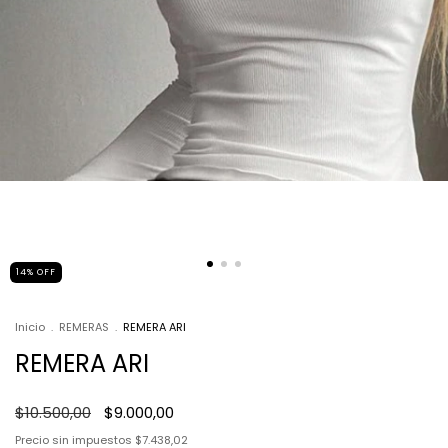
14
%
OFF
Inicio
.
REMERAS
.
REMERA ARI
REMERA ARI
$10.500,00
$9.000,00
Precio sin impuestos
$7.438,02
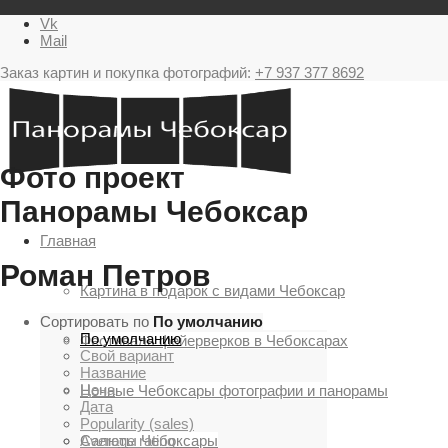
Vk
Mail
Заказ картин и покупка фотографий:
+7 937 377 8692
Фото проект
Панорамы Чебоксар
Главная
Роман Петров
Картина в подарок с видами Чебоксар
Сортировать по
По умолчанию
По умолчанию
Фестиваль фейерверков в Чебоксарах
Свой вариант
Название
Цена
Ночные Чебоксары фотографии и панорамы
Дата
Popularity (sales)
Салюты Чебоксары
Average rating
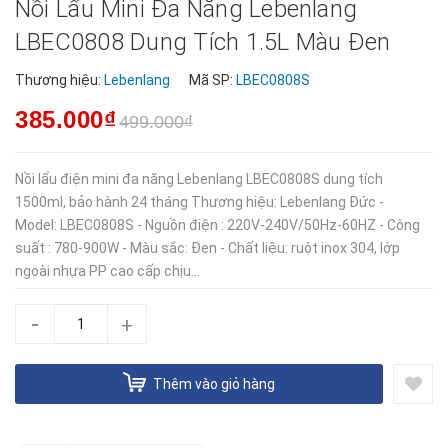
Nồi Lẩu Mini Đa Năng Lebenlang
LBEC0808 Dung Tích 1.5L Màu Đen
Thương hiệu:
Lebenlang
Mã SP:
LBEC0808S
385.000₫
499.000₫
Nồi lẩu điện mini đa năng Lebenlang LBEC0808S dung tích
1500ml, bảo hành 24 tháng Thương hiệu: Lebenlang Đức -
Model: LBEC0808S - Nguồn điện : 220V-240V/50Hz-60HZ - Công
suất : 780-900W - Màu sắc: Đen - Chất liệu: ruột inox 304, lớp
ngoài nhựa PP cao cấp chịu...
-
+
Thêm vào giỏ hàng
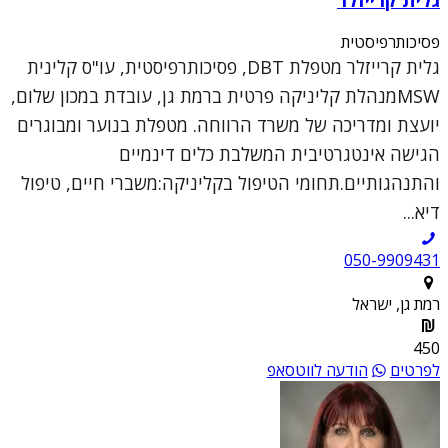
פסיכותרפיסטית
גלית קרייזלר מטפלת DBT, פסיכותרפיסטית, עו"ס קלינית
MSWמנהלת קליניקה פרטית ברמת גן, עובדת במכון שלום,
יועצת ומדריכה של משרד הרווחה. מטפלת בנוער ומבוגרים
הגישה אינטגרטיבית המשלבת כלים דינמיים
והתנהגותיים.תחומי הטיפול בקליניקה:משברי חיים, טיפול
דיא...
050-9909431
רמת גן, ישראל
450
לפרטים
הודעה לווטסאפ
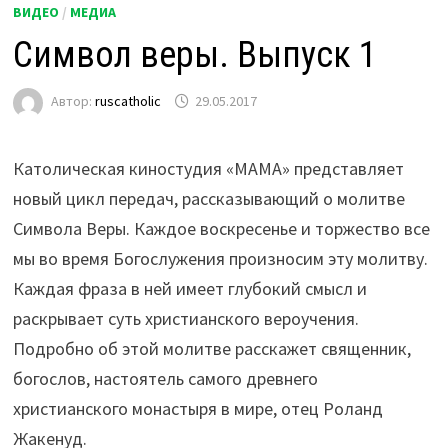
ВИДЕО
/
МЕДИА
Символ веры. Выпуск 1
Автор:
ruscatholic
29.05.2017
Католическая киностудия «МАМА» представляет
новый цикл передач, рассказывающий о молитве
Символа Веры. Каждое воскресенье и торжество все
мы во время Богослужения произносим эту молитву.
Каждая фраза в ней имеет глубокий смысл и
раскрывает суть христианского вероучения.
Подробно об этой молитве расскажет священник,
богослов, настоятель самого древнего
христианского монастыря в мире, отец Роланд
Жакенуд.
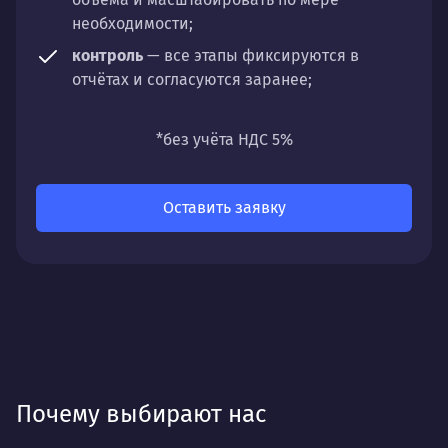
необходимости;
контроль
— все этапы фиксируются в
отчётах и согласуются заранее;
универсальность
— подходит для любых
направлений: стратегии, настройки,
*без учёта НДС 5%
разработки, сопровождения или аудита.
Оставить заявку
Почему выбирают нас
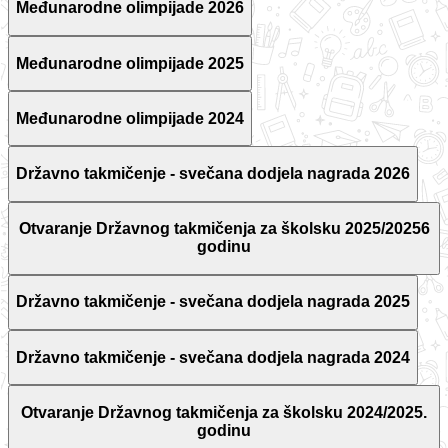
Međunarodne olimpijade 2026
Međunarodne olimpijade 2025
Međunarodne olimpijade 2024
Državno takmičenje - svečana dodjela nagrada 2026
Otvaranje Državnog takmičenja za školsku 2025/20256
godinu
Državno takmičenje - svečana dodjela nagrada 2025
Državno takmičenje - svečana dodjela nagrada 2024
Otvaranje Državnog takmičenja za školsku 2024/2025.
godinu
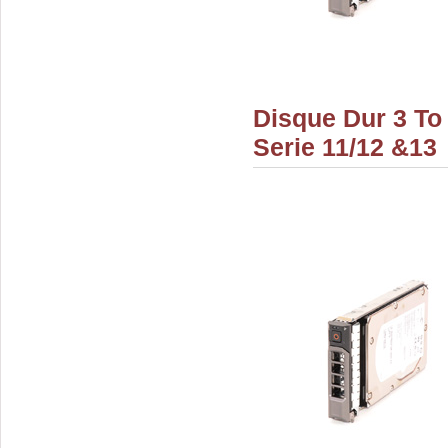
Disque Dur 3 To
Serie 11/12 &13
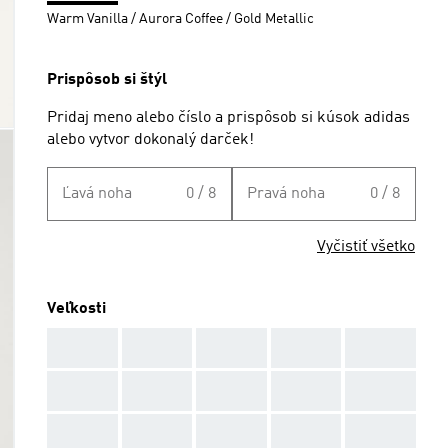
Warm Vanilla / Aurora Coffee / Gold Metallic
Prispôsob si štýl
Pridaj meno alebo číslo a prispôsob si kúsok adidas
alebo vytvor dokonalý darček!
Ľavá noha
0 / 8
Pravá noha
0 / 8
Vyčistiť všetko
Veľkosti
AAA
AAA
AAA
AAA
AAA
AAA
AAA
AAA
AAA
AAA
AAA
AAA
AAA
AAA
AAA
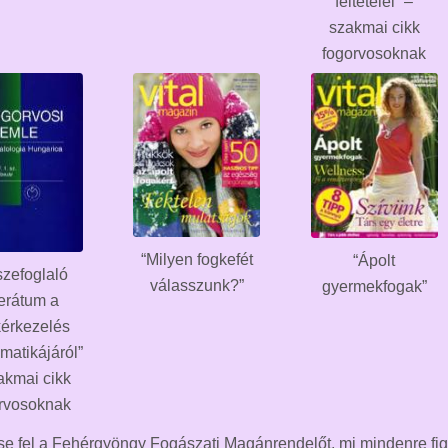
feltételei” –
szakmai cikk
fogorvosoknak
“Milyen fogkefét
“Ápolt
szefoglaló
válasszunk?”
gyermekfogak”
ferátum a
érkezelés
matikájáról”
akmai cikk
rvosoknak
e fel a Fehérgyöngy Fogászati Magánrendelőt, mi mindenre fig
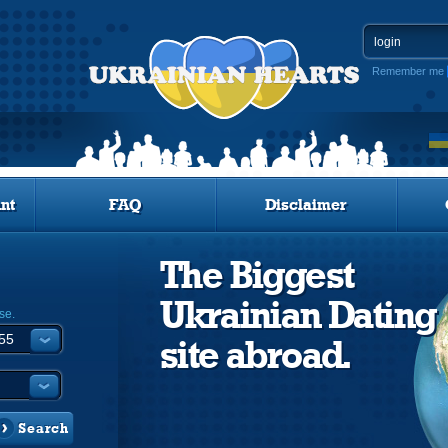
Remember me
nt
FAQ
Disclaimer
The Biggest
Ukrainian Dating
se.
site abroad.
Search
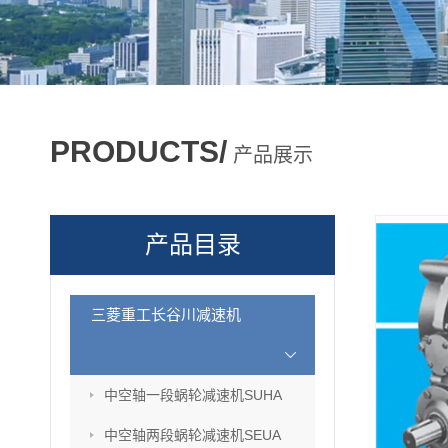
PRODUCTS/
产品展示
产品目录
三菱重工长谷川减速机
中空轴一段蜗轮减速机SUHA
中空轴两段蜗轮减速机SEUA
--
- WORK REQUIRED:
Every line above in which the word "hiệu" occurs is to be copied.

- OUTPUT OF THE TASK:
Thương hiệu:
1500ml, bảo hành 24 tháng Thương hiệu: Lebenlang Đức -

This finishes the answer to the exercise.